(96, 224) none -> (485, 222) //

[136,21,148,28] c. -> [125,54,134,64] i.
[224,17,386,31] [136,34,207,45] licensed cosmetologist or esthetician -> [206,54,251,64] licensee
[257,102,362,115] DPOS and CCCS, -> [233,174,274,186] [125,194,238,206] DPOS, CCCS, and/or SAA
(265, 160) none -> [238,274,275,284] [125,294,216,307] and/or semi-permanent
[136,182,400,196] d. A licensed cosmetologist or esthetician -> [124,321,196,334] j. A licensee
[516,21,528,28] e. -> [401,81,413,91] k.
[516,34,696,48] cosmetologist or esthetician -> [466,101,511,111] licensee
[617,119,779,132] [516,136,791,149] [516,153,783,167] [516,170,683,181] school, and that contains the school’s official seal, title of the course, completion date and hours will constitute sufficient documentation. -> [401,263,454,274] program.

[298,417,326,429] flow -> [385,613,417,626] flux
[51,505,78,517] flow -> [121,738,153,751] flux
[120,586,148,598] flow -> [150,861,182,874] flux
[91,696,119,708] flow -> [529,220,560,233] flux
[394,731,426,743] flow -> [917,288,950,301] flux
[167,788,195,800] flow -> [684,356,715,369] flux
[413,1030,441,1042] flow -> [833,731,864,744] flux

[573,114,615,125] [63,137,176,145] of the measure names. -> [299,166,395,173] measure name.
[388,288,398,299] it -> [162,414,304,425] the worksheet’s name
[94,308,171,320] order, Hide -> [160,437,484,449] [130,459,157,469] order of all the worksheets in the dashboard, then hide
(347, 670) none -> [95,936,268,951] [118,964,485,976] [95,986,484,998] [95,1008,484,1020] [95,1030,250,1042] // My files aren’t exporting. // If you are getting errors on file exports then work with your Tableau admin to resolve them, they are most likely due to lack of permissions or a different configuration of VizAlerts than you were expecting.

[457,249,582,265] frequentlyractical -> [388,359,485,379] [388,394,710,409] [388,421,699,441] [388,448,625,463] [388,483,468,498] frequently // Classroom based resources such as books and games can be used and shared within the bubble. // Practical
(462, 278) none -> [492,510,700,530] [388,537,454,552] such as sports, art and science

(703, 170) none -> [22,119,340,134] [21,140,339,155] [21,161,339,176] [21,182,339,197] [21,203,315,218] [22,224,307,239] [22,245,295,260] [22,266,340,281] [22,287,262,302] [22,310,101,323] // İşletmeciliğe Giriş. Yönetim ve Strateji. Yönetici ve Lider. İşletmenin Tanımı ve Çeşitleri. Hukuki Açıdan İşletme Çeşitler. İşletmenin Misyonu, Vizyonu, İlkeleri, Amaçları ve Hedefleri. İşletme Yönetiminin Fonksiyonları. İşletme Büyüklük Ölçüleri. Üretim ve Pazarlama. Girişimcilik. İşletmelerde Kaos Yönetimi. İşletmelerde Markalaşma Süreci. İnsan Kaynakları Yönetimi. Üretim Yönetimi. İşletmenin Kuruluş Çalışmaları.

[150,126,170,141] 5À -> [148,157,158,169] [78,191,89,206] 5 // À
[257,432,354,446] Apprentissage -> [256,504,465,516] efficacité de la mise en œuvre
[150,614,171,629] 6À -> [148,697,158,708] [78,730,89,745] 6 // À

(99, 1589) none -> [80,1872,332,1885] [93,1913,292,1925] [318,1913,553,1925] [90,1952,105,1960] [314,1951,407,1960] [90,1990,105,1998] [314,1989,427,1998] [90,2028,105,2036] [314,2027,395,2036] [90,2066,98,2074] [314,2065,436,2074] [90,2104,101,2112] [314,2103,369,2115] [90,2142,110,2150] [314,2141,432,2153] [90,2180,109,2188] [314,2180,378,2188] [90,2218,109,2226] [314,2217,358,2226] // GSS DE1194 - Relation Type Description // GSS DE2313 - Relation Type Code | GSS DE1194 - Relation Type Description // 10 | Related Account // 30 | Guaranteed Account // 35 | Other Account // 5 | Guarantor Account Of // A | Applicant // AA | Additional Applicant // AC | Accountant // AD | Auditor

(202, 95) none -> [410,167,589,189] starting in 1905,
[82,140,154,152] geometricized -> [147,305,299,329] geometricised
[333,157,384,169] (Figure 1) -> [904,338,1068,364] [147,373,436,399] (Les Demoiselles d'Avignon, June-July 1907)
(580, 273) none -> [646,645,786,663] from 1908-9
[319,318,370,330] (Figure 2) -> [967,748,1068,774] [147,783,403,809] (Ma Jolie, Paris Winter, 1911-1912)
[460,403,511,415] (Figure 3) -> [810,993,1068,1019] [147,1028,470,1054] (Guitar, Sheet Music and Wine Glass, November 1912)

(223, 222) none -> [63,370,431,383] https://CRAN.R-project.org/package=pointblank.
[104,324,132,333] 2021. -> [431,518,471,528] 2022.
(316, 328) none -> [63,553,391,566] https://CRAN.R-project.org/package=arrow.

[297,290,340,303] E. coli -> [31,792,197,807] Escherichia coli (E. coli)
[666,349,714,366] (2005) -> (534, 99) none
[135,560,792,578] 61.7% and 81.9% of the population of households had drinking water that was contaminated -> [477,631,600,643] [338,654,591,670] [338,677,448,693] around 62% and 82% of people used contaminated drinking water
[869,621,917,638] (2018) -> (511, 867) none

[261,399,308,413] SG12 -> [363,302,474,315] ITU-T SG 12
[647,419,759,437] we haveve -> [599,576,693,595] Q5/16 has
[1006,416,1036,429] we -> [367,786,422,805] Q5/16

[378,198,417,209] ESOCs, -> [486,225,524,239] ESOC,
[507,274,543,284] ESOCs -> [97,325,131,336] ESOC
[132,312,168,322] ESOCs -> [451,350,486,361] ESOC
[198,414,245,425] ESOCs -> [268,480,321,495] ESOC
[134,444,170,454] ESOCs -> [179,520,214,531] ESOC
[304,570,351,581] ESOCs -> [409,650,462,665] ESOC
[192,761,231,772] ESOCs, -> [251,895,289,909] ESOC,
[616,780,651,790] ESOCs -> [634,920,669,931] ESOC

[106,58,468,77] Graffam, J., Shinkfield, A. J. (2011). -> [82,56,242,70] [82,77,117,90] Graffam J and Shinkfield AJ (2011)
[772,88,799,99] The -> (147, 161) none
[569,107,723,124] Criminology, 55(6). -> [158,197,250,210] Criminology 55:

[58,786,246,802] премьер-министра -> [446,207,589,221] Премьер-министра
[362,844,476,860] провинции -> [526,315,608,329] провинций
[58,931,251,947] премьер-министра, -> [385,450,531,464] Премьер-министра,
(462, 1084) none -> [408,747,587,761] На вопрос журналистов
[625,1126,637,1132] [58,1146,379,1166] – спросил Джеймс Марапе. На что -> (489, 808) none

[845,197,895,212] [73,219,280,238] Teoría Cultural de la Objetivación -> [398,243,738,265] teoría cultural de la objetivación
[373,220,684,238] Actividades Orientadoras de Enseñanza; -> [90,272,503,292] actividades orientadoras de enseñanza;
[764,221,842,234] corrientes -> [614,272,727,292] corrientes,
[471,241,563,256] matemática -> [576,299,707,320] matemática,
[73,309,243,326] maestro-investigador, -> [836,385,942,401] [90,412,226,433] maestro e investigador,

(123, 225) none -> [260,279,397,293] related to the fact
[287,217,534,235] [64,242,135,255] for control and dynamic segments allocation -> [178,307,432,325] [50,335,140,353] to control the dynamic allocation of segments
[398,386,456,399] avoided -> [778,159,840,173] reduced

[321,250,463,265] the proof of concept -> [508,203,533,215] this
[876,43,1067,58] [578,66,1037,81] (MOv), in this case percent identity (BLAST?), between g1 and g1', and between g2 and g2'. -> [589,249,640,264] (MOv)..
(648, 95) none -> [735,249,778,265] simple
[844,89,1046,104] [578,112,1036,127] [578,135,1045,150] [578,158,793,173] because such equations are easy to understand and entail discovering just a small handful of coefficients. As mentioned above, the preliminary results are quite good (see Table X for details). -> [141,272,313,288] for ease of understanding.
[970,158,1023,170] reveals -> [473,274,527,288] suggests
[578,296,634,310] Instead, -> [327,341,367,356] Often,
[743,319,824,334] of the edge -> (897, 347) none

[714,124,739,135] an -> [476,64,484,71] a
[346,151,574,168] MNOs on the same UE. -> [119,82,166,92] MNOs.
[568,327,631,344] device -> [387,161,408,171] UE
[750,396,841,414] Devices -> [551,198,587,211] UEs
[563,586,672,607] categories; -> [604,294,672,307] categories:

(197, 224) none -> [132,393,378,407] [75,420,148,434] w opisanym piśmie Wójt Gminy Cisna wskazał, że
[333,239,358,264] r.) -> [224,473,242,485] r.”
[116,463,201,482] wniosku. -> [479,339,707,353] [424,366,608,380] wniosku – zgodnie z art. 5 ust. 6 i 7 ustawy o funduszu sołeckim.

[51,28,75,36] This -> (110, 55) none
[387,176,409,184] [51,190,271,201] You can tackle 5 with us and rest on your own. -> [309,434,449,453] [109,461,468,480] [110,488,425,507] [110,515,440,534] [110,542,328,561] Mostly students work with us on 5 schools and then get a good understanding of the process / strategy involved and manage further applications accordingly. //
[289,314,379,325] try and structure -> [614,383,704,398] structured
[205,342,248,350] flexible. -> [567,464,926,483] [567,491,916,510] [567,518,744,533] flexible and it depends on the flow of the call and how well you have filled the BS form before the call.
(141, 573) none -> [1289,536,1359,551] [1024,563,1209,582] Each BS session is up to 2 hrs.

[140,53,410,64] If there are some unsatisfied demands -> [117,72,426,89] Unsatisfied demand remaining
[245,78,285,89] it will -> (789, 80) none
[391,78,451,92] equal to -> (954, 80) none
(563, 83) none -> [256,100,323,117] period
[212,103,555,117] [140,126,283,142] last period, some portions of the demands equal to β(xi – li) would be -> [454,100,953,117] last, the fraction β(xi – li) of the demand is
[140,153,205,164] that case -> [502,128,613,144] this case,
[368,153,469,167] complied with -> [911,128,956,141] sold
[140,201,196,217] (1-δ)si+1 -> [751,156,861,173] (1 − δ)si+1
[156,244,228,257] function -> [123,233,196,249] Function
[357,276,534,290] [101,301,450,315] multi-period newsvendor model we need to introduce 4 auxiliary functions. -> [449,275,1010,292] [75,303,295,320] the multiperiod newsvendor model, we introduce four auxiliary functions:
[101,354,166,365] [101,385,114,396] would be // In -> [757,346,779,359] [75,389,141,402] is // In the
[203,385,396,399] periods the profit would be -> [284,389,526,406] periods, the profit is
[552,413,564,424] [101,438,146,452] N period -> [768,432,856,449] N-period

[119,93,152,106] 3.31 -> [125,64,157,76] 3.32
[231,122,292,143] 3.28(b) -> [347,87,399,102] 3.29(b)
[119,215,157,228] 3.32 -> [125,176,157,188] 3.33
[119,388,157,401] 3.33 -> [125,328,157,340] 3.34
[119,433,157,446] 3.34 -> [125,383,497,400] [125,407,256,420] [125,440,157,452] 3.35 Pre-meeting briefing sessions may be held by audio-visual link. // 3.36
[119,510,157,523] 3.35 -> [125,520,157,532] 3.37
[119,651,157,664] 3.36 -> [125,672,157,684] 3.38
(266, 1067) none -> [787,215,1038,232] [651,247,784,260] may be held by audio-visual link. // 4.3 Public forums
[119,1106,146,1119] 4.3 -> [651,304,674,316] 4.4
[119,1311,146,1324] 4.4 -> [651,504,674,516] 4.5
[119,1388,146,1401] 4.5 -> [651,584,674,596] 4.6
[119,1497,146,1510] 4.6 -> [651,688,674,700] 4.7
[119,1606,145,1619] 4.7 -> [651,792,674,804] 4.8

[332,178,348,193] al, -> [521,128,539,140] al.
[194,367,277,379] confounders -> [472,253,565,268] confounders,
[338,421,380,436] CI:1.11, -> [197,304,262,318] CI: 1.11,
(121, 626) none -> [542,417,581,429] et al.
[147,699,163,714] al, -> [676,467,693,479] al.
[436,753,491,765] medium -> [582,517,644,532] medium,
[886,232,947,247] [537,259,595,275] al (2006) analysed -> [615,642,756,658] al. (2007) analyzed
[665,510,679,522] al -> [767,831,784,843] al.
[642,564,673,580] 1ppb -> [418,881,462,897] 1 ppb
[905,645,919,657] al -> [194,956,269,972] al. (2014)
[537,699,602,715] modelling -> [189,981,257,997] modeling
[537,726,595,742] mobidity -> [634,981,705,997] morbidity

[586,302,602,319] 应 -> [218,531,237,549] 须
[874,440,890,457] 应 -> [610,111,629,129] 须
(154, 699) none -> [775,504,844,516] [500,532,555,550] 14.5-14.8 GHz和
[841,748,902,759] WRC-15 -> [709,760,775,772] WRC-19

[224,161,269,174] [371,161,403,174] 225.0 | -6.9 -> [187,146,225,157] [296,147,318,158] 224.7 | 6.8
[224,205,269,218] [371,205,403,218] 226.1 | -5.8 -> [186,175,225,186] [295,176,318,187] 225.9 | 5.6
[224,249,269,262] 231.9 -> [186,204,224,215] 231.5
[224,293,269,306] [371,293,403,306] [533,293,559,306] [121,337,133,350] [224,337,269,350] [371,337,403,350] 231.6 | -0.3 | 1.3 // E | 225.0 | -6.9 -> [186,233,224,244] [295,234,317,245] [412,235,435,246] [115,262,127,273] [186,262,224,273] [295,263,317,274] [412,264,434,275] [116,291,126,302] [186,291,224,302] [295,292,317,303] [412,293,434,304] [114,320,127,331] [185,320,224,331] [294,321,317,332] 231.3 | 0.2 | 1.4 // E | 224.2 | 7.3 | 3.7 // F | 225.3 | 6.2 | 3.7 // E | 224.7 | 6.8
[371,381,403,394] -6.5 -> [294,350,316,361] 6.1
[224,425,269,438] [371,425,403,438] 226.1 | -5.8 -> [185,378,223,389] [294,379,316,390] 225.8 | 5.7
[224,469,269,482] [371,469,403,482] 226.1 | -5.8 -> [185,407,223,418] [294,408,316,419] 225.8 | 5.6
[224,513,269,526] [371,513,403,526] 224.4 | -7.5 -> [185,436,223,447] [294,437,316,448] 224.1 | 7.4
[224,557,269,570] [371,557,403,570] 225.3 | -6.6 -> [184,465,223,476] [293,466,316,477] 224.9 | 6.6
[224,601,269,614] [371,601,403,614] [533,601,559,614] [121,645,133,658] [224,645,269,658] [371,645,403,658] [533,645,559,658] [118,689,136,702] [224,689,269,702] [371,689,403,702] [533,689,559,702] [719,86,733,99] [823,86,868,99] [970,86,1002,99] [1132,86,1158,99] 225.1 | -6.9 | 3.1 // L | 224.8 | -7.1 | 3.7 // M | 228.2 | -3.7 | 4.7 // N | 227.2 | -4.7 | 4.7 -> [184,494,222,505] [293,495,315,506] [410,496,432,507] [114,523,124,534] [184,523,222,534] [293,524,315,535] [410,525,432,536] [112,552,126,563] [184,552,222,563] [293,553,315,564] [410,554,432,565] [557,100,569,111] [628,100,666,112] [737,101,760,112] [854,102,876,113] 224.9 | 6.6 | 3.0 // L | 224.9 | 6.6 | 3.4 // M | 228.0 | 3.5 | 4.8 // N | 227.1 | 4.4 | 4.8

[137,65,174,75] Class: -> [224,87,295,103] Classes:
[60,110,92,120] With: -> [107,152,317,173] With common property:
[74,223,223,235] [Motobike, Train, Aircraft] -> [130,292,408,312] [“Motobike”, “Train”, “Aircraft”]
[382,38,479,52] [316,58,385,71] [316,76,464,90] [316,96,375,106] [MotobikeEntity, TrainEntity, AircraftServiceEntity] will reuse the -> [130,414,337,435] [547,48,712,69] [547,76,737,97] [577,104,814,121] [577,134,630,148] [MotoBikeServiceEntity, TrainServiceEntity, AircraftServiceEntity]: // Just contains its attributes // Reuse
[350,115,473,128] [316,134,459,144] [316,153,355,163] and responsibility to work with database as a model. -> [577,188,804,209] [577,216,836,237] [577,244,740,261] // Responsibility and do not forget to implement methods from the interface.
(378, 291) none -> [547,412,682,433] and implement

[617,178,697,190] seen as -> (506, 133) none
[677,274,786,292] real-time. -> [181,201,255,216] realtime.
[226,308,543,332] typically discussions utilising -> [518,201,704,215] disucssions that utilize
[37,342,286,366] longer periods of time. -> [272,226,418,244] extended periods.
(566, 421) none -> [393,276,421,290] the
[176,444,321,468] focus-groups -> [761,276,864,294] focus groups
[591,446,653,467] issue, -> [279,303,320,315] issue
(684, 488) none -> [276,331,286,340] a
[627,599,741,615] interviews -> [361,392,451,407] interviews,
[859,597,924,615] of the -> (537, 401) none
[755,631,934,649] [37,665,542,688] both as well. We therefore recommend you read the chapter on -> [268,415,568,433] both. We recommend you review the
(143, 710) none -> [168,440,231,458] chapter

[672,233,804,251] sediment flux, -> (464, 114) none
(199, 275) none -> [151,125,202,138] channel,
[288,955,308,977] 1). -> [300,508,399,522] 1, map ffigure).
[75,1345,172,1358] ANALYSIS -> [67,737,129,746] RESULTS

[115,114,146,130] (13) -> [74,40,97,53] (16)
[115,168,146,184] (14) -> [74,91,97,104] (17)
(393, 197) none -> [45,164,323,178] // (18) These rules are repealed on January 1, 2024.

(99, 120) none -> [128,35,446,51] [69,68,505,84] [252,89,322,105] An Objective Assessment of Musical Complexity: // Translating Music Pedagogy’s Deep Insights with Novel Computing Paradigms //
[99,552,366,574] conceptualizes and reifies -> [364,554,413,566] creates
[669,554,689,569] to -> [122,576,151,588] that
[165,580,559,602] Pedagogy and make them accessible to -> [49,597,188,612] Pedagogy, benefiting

▸ BRIEF:
In the records, which lines use the word "from"? Report them.

▸ TASK SOLUTION:
(580, 273) none -> [646,645,786,663] from 1908-9
[350,115,473,128] [316,134,459,144] [316,153,355,163] and responsibility to work with database as a model. -> [577,188,804,209] [577,216,836,237] [577,244,740,261] // Responsibility and do not forget to implement methods from the interface.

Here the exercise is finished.